4.3 実践的なニューラルネットワーク構築¶

モジュールの設計哲学¶

class ModuleDesignPhilosophy:
    """PyTorchモジュール設計の哲学と実践"""

    def module_as_computation_unit(self) -> None:
        """モジュール = 計算の単位"""
        print("=== モジュールの設計哲学 ===")

        # 1. 単一責任の原則
        class AttentionHead(torch.nn.Module):
            """単一のアテンションヘッド（単一責任）"""
            def __init__(self, d_model: int, d_k: int):
                super().__init__()
                self.d_k = d_k
                self.W_q = torch.nn.Linear(d_model, d_k, bias=False)
                self.W_k = torch.nn.Linear(d_model, d_k, bias=False)
                self.W_v = torch.nn.Linear(d_model, d_k, bias=False)

            def forward(self, query, key, value, mask=None):
                Q = self.W_q(query)
                K = self.W_k(key)
                V = self.W_v(value)

                scores = torch.matmul(Q, K.transpose(-2, -1)) / math.sqrt(self.d_k)

                if mask is not None:
                    scores = scores.masked_fill(mask == 0, -1e9)

• [抽出した記録]:
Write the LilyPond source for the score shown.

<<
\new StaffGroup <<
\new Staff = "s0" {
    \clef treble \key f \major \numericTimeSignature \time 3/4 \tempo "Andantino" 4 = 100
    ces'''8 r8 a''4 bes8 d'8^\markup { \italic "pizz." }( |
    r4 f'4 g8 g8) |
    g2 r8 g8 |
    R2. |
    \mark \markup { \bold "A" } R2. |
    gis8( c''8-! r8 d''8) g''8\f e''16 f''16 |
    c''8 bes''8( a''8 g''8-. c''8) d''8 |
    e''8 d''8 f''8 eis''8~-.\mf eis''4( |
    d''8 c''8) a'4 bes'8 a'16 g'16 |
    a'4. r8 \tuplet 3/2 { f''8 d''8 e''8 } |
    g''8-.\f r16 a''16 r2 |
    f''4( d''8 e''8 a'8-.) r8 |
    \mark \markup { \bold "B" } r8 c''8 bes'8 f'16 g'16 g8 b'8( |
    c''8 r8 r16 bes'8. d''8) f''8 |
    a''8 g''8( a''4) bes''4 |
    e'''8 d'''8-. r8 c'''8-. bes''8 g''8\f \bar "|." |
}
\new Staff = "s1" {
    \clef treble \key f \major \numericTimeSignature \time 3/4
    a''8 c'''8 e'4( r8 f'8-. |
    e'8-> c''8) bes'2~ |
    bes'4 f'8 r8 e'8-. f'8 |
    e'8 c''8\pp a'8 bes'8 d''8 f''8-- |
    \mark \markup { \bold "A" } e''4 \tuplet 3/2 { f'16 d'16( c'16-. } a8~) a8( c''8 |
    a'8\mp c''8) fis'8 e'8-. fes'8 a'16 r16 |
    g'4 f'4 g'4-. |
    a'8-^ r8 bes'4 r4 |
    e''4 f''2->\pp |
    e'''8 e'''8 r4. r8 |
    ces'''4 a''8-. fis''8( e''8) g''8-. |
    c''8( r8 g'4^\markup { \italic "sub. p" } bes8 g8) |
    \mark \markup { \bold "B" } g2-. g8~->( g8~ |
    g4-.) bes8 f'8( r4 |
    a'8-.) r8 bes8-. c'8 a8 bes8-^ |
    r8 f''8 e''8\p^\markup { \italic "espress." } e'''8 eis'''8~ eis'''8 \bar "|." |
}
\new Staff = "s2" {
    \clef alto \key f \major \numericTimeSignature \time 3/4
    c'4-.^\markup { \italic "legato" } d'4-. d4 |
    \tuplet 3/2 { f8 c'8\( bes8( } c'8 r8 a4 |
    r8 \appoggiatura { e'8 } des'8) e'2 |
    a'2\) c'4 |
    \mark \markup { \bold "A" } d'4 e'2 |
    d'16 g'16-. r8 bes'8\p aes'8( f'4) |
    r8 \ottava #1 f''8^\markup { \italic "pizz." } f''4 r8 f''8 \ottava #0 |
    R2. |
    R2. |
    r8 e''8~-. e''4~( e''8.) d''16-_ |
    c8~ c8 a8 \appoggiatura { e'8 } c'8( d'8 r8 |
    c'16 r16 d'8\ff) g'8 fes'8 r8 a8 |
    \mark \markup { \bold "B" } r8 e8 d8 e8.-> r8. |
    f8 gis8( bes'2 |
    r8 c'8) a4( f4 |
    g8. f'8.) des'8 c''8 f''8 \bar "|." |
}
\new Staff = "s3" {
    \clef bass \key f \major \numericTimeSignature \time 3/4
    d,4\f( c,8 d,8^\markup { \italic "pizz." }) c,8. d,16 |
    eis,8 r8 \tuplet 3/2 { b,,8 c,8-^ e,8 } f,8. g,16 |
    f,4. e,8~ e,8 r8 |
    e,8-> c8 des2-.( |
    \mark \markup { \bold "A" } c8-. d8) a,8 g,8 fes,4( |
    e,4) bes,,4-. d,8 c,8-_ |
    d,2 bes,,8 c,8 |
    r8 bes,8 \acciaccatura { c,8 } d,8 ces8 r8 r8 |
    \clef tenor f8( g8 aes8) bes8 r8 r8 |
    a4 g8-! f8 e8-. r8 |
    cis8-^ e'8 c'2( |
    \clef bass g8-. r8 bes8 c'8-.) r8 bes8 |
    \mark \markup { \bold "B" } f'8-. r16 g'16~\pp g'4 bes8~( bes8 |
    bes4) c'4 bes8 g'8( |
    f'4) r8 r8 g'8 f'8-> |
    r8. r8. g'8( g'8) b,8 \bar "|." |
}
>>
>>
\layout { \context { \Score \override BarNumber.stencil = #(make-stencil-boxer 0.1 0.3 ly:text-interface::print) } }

• [実施する作業]:
A. 抜粋の AttentionHead クラスでは、W_q、W_k、W_v の各線形層の bias にどの値が指定されていますか。
B. 記録の中で文字列「treble」を含む行をすべて示してください。大文字と小文字は区別します。
抜粋と記録は、それぞれ別の出典から取られています。

• [作業ごとの解答]:
A. bias には False が指定されています。

B.
    \clef treble \key f \major \numericTimeSignature \time 3/4 \tempo "Andantino" 4 = 100
    \clef treble \key f \major \numericTimeSignature \time 3/4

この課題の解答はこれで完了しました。